D’ailleurs, la présence de Théodore en Syrie permet au romancier d’inscrire son récit dans la réalité, un peu comme l’avait fait le journaliste et écrivain Luc Chartrand en publiant, au printemps dernier, L’Affaire Myosotis, une histoire campée au cœur du conflit israélo-palestinien. Deux thrillers politico-policiers sur le Moyen-Orient écrits par des Québécois.

« Est-ce que notre sensibilité québécoise fait en sorte qu’on offre un point de vue différent d’un Canadien-anglais? Je ne sais pas. En tant qu’Occidental, on a la chance d’être bien né et d’avoir un rapport à la vie qui n’est pas le même. On a le privilège de l’idéalisme. Et je tenais à exprimer une touche d’espoir avec mon roman, même si ça a l’air naïf de dire ça. J’essaie de mettre une pierre dans l’édifice de ceux qui pensent encore qu’on peut bâtir un monde meilleur. J’ai un parti pris pour l’humanité. »

Même s’il focalise son attention sur l’humain, l’auteur tenait à lever le voile sur certaines réalités du monde arabe dont on parle peu. « Il ne faut jamais oublier que de grandes puissances se servent de la Syrie comme un territoire pour régler leurs propres conflits. Ce serait illusoire de penser que les gens de l’E.I. sont simplement des illuminés; ils sont financés par d’autres. Il y a énormément de jeux de coulisse. Mais je pense aussi que devant de telles atrocités, certaines personnes peuvent se lever et faire la différence. Le combat d’un seul homme n’est pas vain. »

Brillant amalgame d’intrigue policière, de conflit géopolitique, de quête existentielle et de réflexion philosophique, Quand j’étais Théodore Seaborn illustre à quel point de petits gestes peuvent changer le cours de nos vies. « Je voulais lancer l’idée qu’on est la somme de nos choix, qu’il n’existe pas de rencontres banales et que nos trajectoires sont influencées par un million de petits événements. Théodore réalise à quel point le caractère futile de certaines choses a influencé son chemin. J’aime qu’il y ait ces couches de réflexions additionnelles, des surplus de sens. »

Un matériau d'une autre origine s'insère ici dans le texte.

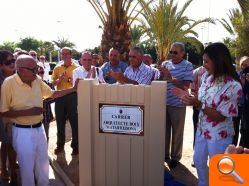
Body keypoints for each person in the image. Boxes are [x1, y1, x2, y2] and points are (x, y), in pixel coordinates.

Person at [0, 54, 78, 186]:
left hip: (39, 129)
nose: (37, 72)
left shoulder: (36, 80)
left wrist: (73, 89)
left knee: (43, 166)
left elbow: (53, 94)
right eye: (34, 69)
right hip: (22, 132)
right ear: (22, 69)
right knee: (27, 170)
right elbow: (3, 112)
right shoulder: (9, 83)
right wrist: (28, 112)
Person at [172, 42, 242, 186]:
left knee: (219, 167)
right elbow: (200, 98)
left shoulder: (233, 85)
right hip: (202, 130)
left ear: (218, 61)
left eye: (206, 61)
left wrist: (197, 104)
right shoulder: (206, 78)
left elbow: (221, 116)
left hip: (219, 134)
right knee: (198, 161)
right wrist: (188, 97)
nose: (203, 65)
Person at [159, 42, 193, 168]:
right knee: (164, 131)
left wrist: (171, 78)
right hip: (163, 103)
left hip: (178, 104)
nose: (172, 54)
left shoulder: (188, 65)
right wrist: (161, 75)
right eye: (171, 52)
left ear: (183, 53)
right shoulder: (165, 64)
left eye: (176, 52)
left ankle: (175, 157)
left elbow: (186, 86)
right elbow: (160, 81)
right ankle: (164, 155)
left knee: (177, 132)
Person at [51, 47, 79, 155]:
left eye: (66, 54)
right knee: (60, 122)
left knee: (74, 121)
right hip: (60, 97)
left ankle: (76, 146)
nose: (64, 56)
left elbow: (79, 84)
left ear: (71, 55)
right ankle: (60, 145)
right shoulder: (57, 68)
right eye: (62, 54)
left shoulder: (77, 68)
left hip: (72, 96)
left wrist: (69, 80)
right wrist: (59, 79)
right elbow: (53, 83)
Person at [0, 50, 17, 184]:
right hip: (3, 115)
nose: (12, 64)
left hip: (12, 115)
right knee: (6, 143)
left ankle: (10, 169)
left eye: (13, 60)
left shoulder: (17, 76)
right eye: (8, 62)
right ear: (1, 65)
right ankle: (6, 170)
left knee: (9, 144)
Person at [37, 64, 54, 142]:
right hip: (33, 118)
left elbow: (54, 97)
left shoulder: (48, 84)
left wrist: (43, 99)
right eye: (38, 72)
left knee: (45, 136)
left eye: (42, 72)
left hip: (46, 115)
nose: (40, 74)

Si Martin Michaud a lui-même cherché la place qu’il rêvait d’occuper pendant une bonne partie de sa propre existence, on peut dire qu’il est sur son « X » en tant qu’écrivain. Après six romans multiprimés, dont le prix Ténébris 2015 du livre policier québécois le plus vendu pour Violence à l’origine, l’auteur montréalais publie un septième roman en cinq ans et demi. Et son dernier-né littéraire confirme une évidence : les lecteurs auraient été privés d’un grand auteur s’il n’avait pas su faire comme Théodore Seaborn : se réinventer.